February 7, 2020 | By Blake Stasa and Semi Assimakopoulou
Ever since Gaddafi was overthrown, Libya has struggled to export oil anywhere close to its 2007 levels (around 1.8m bbls/day). The moment Libya slows or ceases to export, available ships begin to pile up in the Mediterranean, which often results in the immediate collapse of the local market.
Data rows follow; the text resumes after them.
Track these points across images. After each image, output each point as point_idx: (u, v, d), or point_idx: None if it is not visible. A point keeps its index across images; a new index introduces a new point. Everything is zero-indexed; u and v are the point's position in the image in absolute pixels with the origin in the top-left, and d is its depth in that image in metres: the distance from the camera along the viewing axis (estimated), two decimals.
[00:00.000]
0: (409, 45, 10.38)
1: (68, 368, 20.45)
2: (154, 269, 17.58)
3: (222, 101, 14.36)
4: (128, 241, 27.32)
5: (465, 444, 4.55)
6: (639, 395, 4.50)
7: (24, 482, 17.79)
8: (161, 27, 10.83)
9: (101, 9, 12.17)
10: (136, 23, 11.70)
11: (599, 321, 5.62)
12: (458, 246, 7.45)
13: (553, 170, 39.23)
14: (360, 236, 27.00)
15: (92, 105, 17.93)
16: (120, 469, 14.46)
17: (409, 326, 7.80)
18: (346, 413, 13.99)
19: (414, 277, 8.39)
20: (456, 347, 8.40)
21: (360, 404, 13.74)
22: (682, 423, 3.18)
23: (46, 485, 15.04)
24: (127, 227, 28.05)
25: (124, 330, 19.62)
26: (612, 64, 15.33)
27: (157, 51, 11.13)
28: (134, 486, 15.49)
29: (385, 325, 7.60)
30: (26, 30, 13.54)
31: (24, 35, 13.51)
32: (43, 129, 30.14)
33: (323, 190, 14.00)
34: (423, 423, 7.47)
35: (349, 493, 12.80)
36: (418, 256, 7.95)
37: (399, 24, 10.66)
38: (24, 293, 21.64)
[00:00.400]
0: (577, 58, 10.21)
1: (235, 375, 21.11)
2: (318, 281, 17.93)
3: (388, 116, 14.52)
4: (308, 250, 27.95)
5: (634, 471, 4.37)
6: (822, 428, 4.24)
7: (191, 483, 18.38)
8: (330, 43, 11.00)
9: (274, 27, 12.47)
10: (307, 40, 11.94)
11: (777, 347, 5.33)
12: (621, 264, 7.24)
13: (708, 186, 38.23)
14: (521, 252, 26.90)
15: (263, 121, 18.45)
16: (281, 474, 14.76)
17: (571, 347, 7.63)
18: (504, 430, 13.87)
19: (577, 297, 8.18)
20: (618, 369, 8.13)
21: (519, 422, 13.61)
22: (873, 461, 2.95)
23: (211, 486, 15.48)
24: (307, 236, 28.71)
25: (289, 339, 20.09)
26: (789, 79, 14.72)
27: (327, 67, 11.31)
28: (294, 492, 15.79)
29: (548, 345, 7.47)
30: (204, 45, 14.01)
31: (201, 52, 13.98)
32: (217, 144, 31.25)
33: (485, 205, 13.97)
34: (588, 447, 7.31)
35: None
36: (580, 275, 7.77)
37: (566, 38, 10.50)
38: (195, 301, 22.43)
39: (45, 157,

We can observe this in today’s market.
In the graph below, you can see the number of daily reported Aframax fixtures out of Libya for December and January (based on data from The Signal Ocean Platform, using the Signal Maritime company’s account).
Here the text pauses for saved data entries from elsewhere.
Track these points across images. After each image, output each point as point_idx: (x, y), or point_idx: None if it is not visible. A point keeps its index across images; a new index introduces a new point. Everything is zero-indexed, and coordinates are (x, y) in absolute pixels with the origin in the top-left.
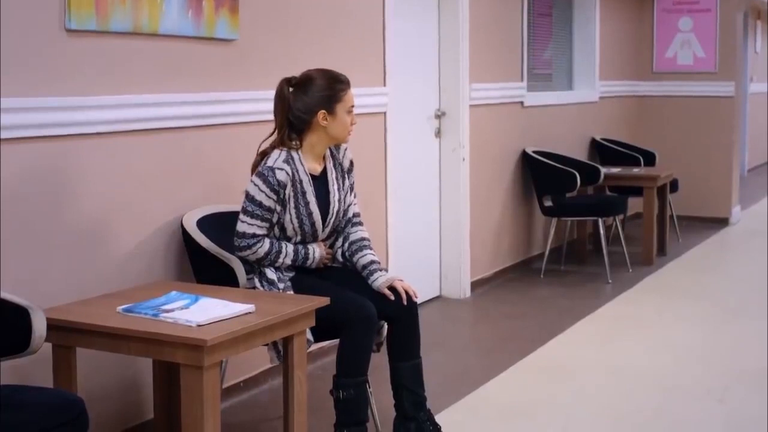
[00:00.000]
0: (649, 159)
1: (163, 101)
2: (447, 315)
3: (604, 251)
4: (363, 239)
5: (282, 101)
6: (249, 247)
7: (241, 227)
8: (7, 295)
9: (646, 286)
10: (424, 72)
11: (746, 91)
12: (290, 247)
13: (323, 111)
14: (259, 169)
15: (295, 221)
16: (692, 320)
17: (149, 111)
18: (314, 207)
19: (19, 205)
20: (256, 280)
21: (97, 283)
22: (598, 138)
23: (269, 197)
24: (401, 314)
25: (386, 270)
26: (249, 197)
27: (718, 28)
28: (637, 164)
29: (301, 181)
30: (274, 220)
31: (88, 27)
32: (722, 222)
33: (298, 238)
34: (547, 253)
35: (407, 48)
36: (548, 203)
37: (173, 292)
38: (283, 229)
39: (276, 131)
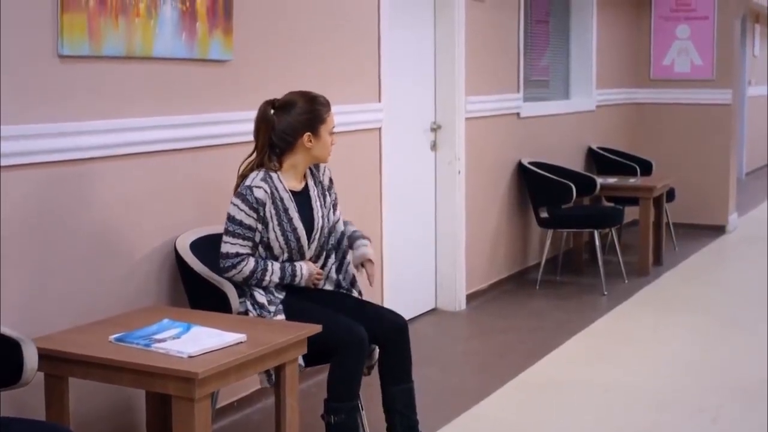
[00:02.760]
0: (646, 168)
1: (157, 124)
2: (442, 329)
3: (600, 262)
4: (356, 230)
5: (265, 123)
6: (234, 266)
7: (224, 248)
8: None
9: (642, 299)
10: (420, 85)
11: (744, 96)
12: (276, 265)
13: (308, 133)
14: (240, 189)
15: (281, 238)
16: (688, 334)
17: (143, 134)
18: (298, 222)
19: (13, 231)
20: (248, 304)
21: (92, 307)
22: (594, 147)
23: (249, 215)
24: (392, 337)
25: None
26: (230, 218)
27: (716, 36)
28: (634, 173)
29: (281, 198)
30: (257, 239)
31: (81, 52)
32: (719, 230)
33: (285, 255)
34: (542, 263)
35: (403, 62)
36: (544, 215)
37: (165, 320)
38: (268, 247)
39: (255, 153)
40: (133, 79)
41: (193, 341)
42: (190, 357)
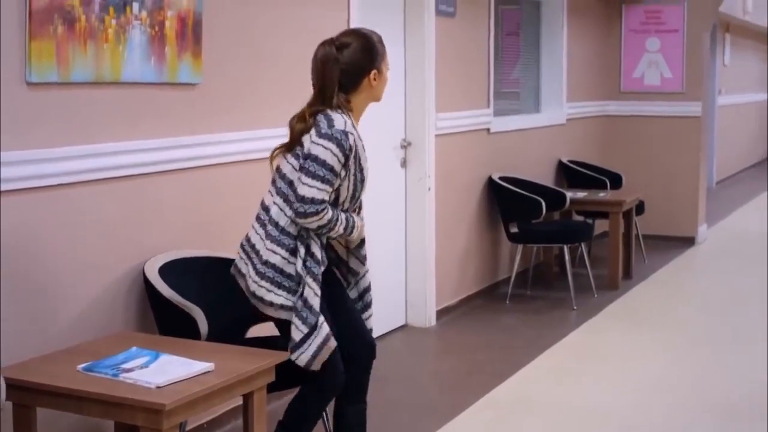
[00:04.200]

What’s striking is that there were no fixtures for Aframax vessels loading in Libya in the second half of January 2020.
There were no Aframax fixtures loading in Libya in the second half of January 2020.
With Libya being the third largest source of cargoes in the Mediterranean (after the Black Sea and Ceyhan), this lack of fixtures starts to lengthen tonnage lists, and that has an immediate impact on rates.
In the graph below you can see the how the total number of commercially available spot Aframaxes has changed over the last half of January 2020 as compared to rates:
*Vessel supply considers commercially available vessels only.
Now that the Mediterranean market has stabilized, the other Aframax markets are, in turn, oversupplied with tonnage.
Things are always changing: during the preparation of this article, the Aframax market has collapsed. It is always impressive to see how the freight market is well responsive to changes in local supply.